The process itself is simple. What separates landlords who get the most from it from those who do not is timing.
How the Section 13 process works
The lawful mechanism for increasing rent in an assured periodic tenancy from 1 May 2026 is the Section 13 procedure. The landlord completes Form 4A, the government’s prescribed form, specifying the current rent, the proposed new rent, and the date from which the increase is intended to take effect. The completed form is served on every named tenant individually. Once served, the tenant receives at least two months’ written notice before the new rent takes effect.
The form is available free from gov.uk and is straightforward to complete. A correctly served, well-timed notice is all that is required to implement a lawful annual increase.
Why timing makes such a practical difference
The twelve-month rule means the date a rent increase takes effect determines when the next review can begin. If an increase takes effect in September 2026, the next can take effect from September 2027. Serving the notice for that second increase in July 2027 comfortably achieves that date with two months to spare.
The practical reward for planning ahead is simply that you capture your full entitlement each year. A landlord who diarises their review dates and serves notice on time collects the full annual increase from the intended effective date. Across a portfolio of multiple properties, that consistency compounds into a meaningful difference in annual income compared to landlords who allow reviews to drift.
The same principle applies at the start of a new tenancy. The review window opens from the start of the tenancy if no increase has previously been made. Noting that date alongside the tenancy start is a simple habit that ensures the first review arrives on time and every subsequent one follows a consistent annual rhythm.
The tribunal framework supports evidence-based landlords
From 1 May 2026, tenants can refer a proposed rent increase to the First-tier Tribunal free of charge if they consider it above the open market rate. The Tribunal assesses the open market rent and sets it accordingly. Crucially, it cannot set the rent higher than the landlord proposed.

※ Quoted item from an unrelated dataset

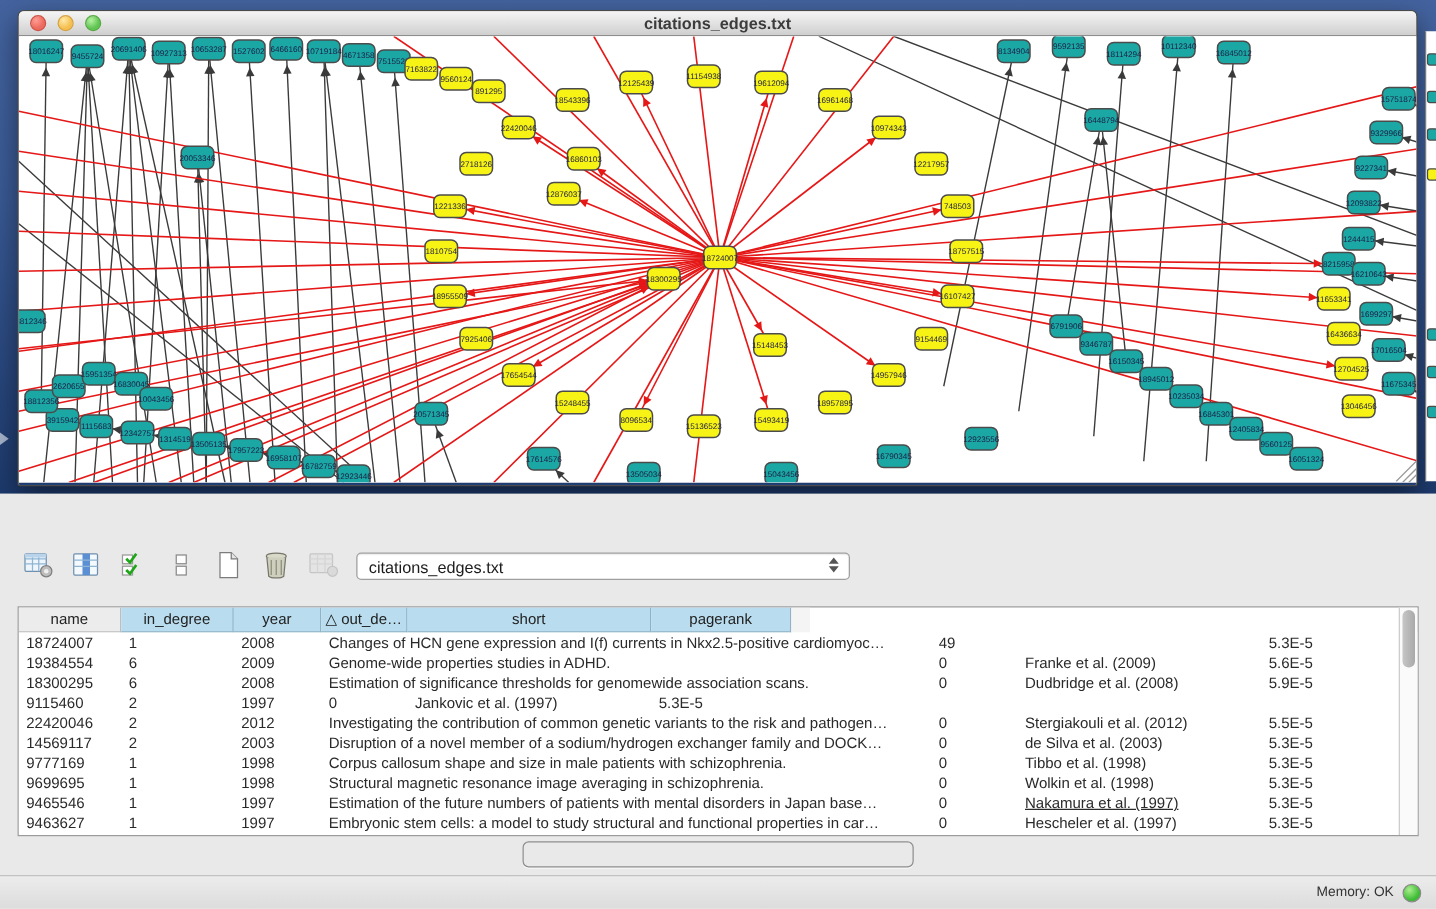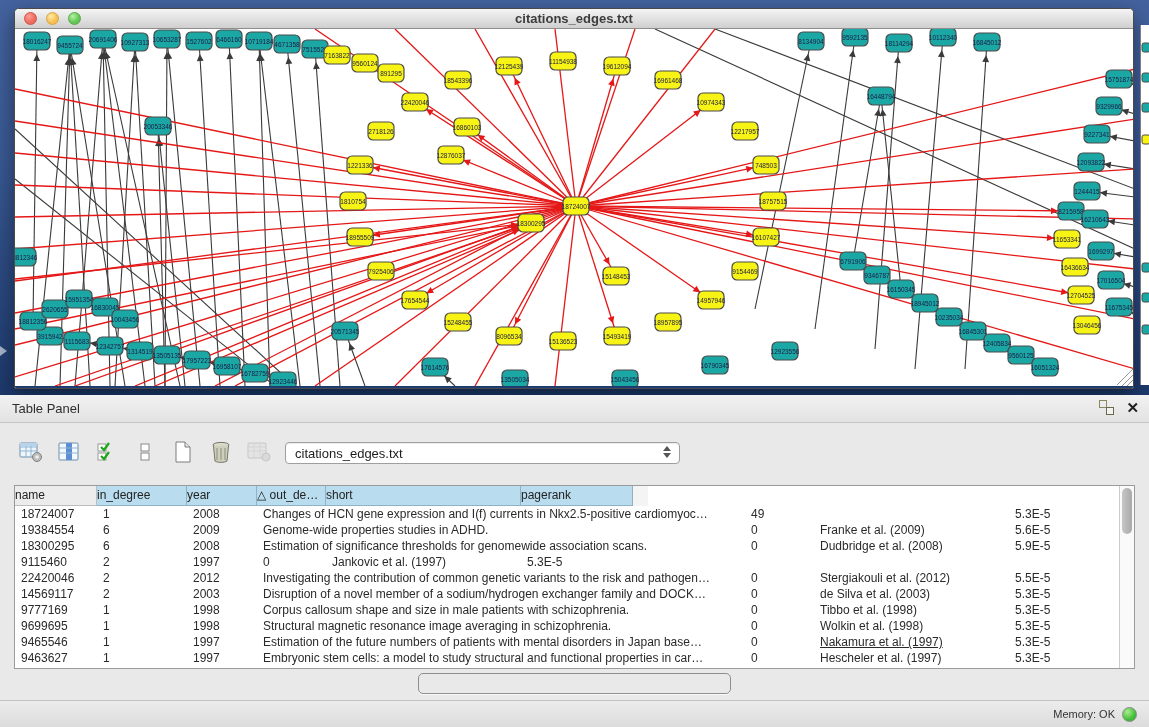"Table Panel" div.panel-header { html: <div> <div>Table Panel</div> <div> <div> <div></div> <div></div> </div> <div>✕</div> </div> </div> -> none }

This framework actively supports landlords who approach reviews with clear market evidence. A proposed increase grounded in comparable local rents and current let prices is less likely to be challenged in the first place, and where it is challenged, more likely to be upheld in full. Knowing your local market and documenting your evidence is straightforward and puts you in the strongest possible position.
The simple system that makes this effortless
The most effective approach is also the simplest. Add each tenancy’s review date as a fixed annual diary entry. Set a reminder two months before that date to prepare your comparable evidence and serve Form 4A. Retain a copy of the completed form and evidence of service.
Done consistently, this turns the annual rent review into a routine, reliable part of portfolio management rather than an occasional administrative task.